Coupling process-based and empirical models to assess management options to meet conservation goals

Abstract

Conservation lands face mounting threats of ecosystem transformation and loss of biodiversity from the invasion of fire-prone grasses. Managers must make difficult decisions to find efficient ways to expend limited resources across large and complex landscapes amidst substantial uncertainty regarding effective treatment strategies, climates, and invader-induced novel processes. Coupled empirical and process-based models can simulate the effects of management activities, quantify potential management costs and ecological impacts, while considering uncertainties associated with climate, spread rates, and wildfires lacking historical precedent. We developed a state-and-transition simulation model coupled with a fire behavior model to study impacts to native biodiversity and fire regimes in a national park invaded by a perennial grass. We evaluated resources required to meet management objectives, and efficient and effective spatial allocation of those resources.

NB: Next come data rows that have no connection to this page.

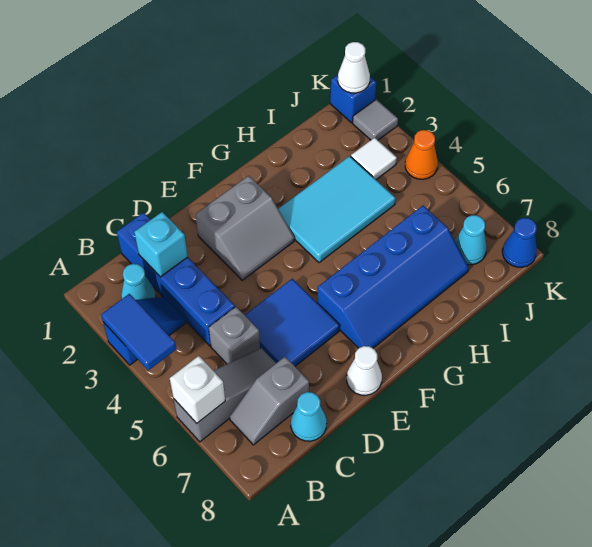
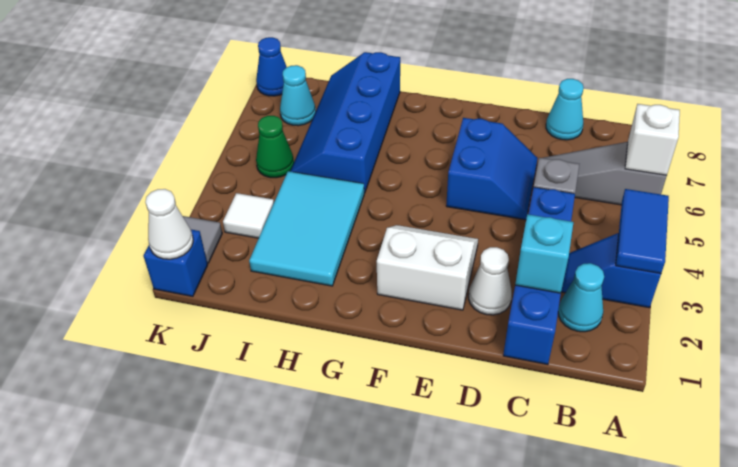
grey 1x2 slope [230,357,309,445] -> none
blue 2x2 tile [245,279,339,366] -> blue 2x2 slope [446,118,538,220]
grey 2x2 slope [196,176,294,280] -> white 2x2 slope [377,225,478,310]
white 1x1 cone [347,346,382,395] -> white 1x1 cone moved to [469,247,512,315]
blue 2x4 slope [317,206,469,348] -> blue 2x4 slope turned to [290,52,400,193]
cyan 2x3 tile [278,156,395,263] -> cyan 2x3 tile turned to [249,171,364,286]
none -> green 1x1 cone [256,116,294,178]
orange 1x1 cone [405,130,438,179] -> none

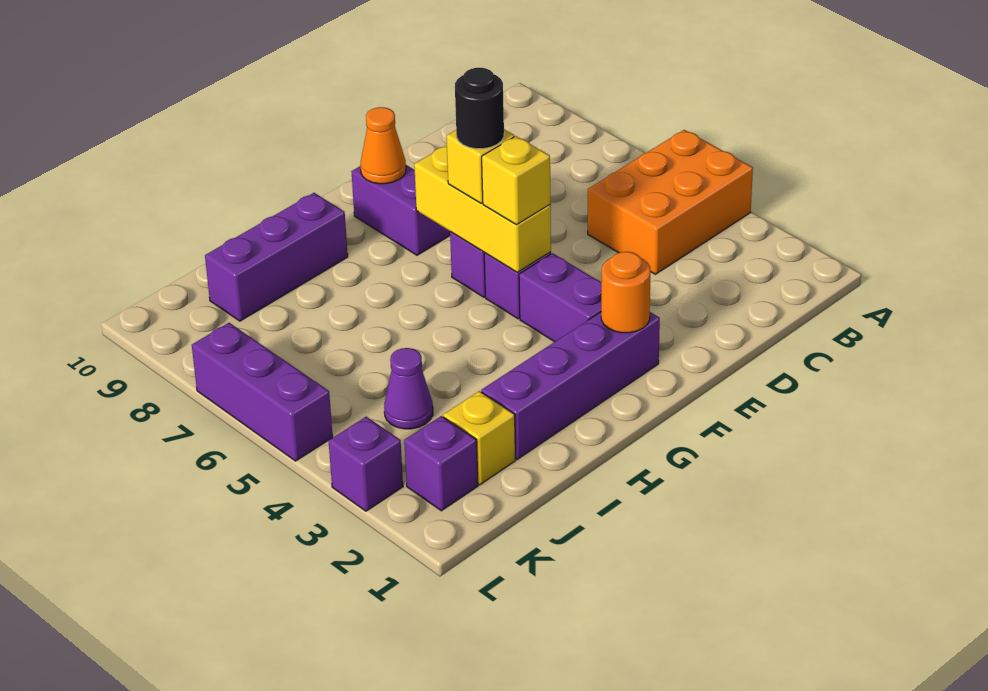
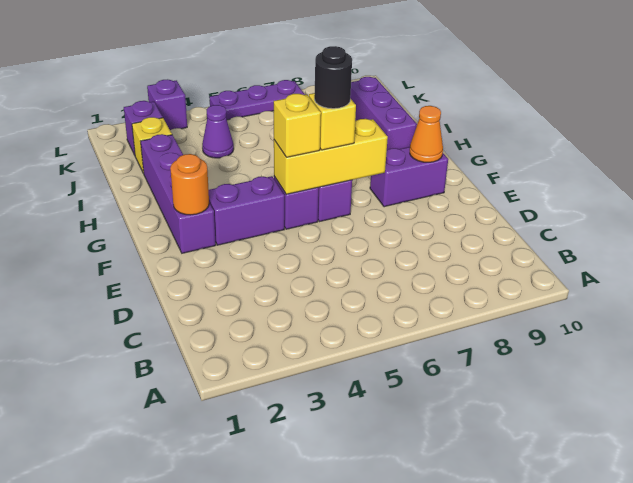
orange 2x3 brick [588,130,753,274] -> none
purple 1x3 brick [192,323,333,461] -> purple 1x3 plate [209,80,305,120]

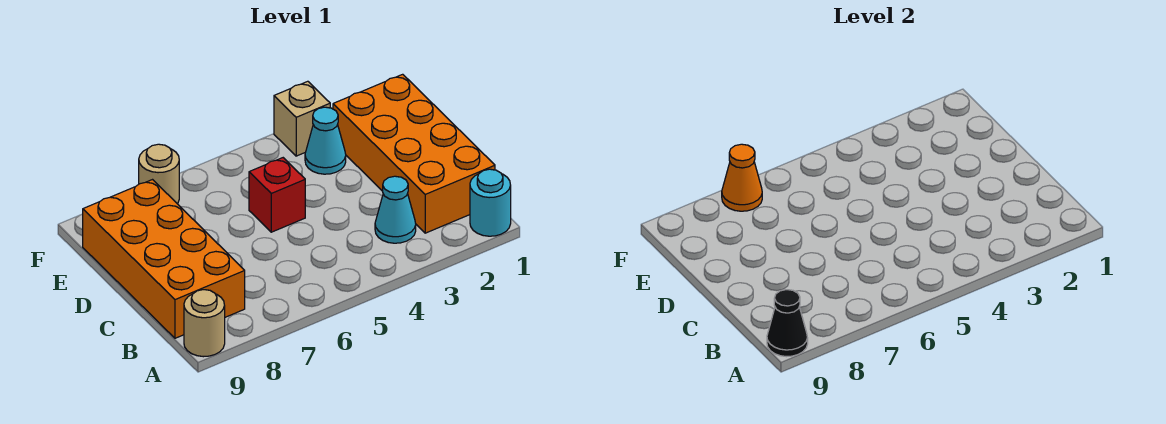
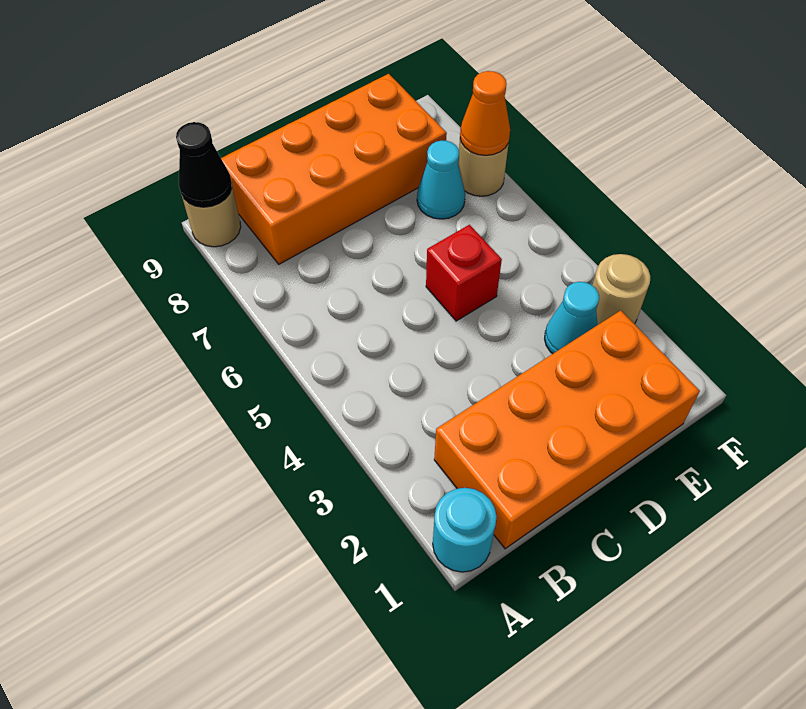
cyan 1x1 cone [375,176,416,243] -> cyan 1x1 cone moved to [417,140,465,219]
tan 1x1 brick [274,81,330,156] -> tan 1x1 round brick [592,254,650,325]

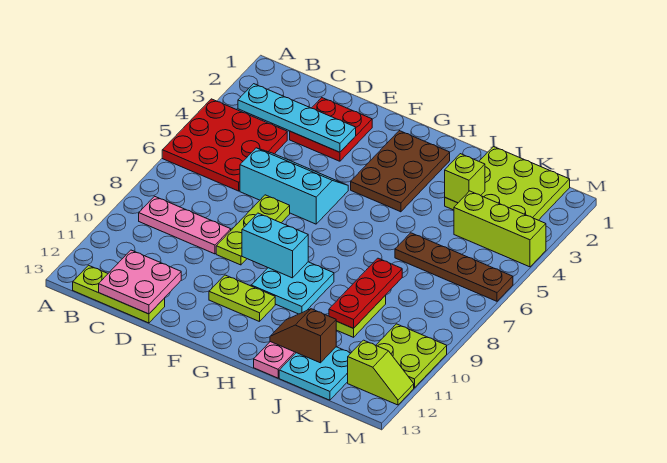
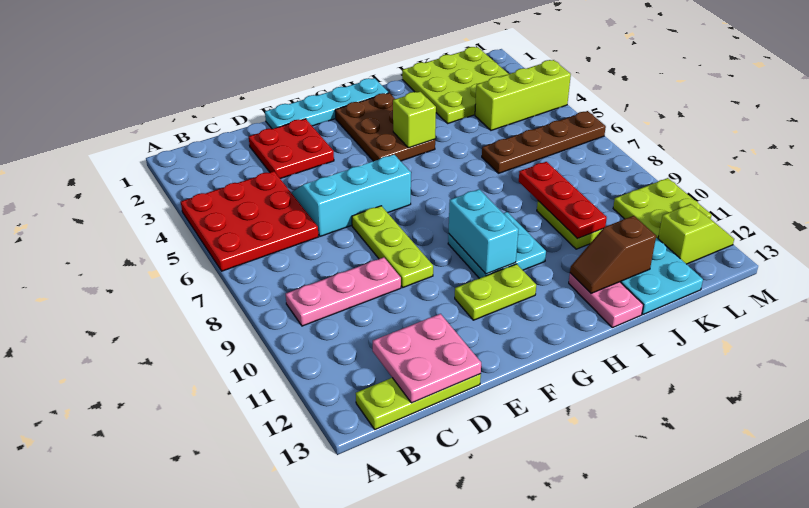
cyan 1x4 plate [238,84,356,152] -> cyan 1x4 plate moved to [265,78,388,129]
cyan 1x2 brick [242,213,308,278] -> cyan 1x2 brick turned to [449,189,518,274]
lime 1x1 brick [445,154,485,203] -> lime 1x1 brick moved to [393,92,436,148]

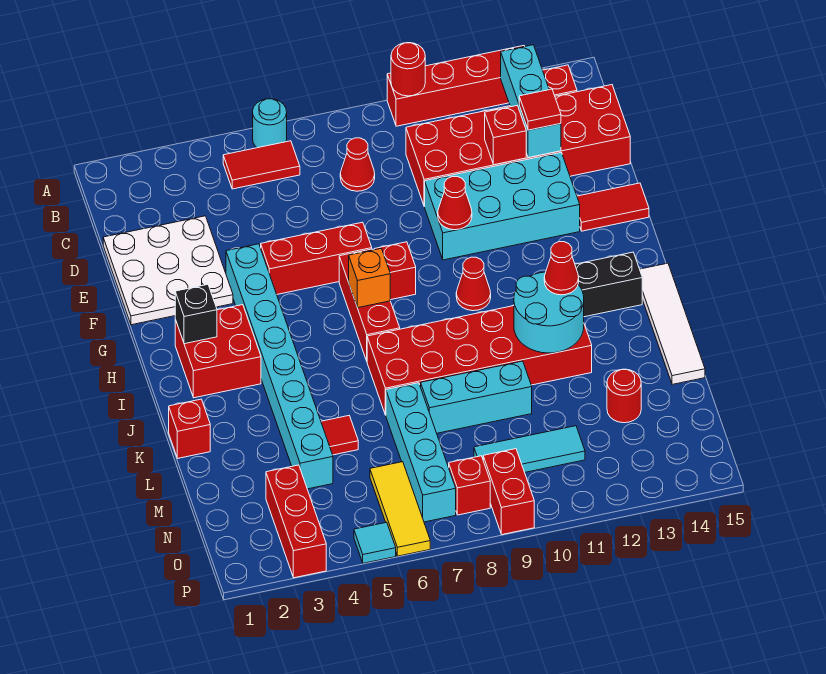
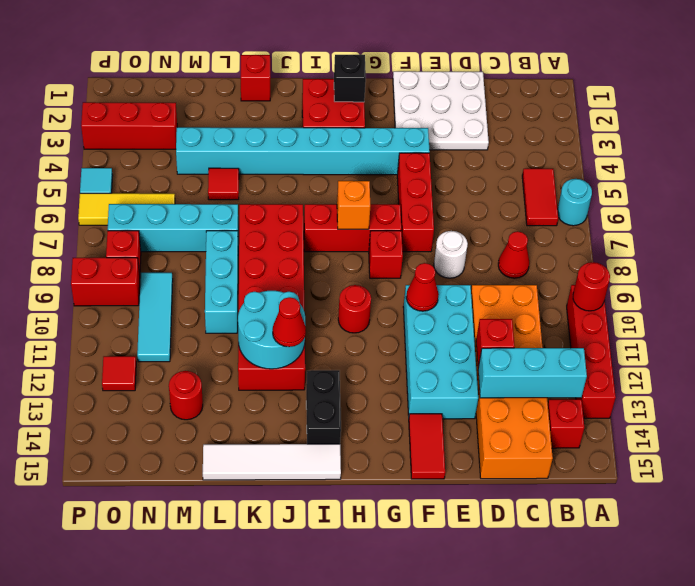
red 2x6 brick [406,85,630,207] -> orange 2x6 brick [471,285,553,479]
red 1x1 tile [519,89,561,130] -> red 1x1 tile moved to [102,356,136,391]
none -> white 1x1 round brick [434,231,468,278]
red 1x1 cone [456,257,491,311] -> red 1x1 round brick [338,285,371,333]

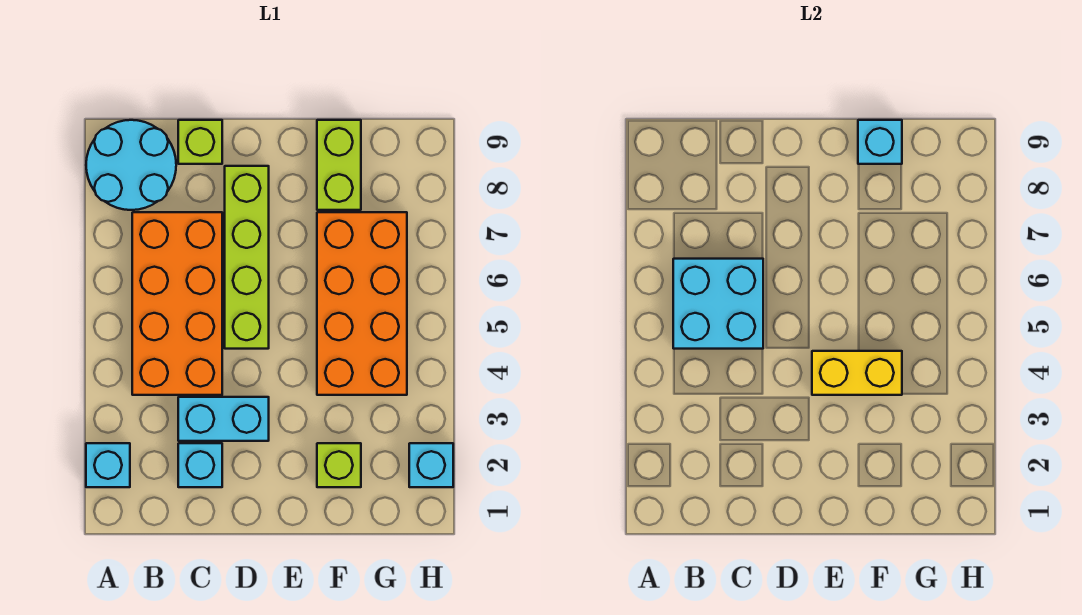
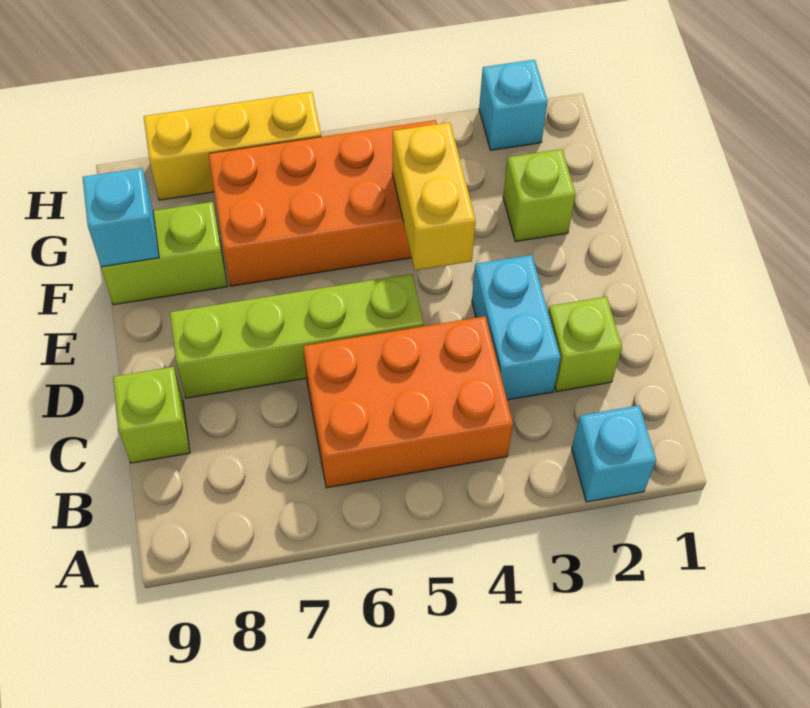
cyan 2x2 round brick [86,120,176,210] -> none
orange 2x4 brick [132,212,222,395] -> orange 2x3 brick [303,316,513,488]
cyan 2x2 brick [673,259,763,349] -> none
cyan 1x1 brick [178,443,222,487] -> lime 1x1 brick [548,297,622,392]
none -> yellow 1x3 brick [144,92,321,200]

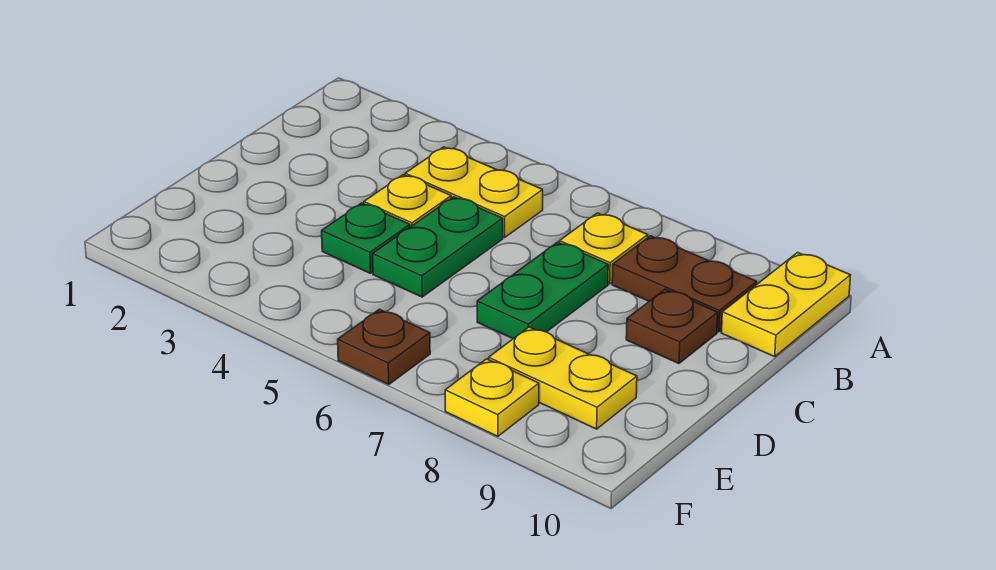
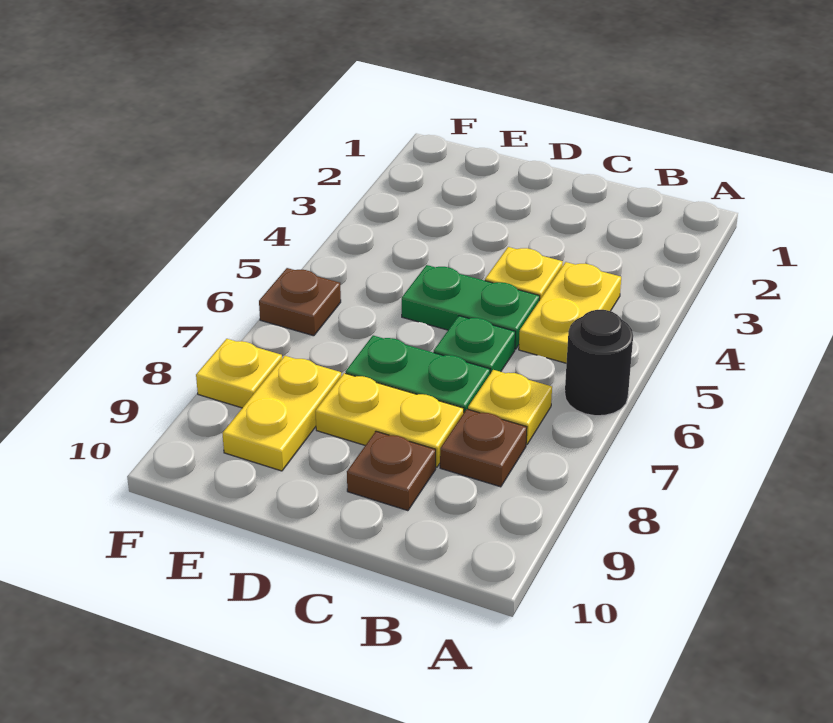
none -> black 1x1 round brick [565,310,633,416]
yellow 1x2 plate [721,253,850,357] -> yellow 1x2 plate moved to [315,373,464,467]
brown 1x2 plate [612,236,757,332] -> brown 1x1 plate [440,409,527,487]
green 1x1 plate [322,203,410,273] -> green 1x1 plate moved to [434,316,515,374]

Management strategies and ecological scenarios strongly influenced the ability to minimize potential invasion impacts. Adding aerial precision spot spraying, which can target low cover levels in remote regions, may be enough to conserve the desert ecosystem from small scale transformation through invasive competition and from broad functional transformations through invasive-induced fire regime changes. Spot spraying may also be beneficial if wetter monsoonal conditions create faster invader growth rates when likelihoods of achieving management goals decreases even with unlimited resources. Given current park budgets with the addition of spot spraying, management goals may be achievable regardless of spatial prioritization. Our techniques could be applied to other situations to evaluate conservation goal feasibility and determine actions that would be most efficient in meeting those goals.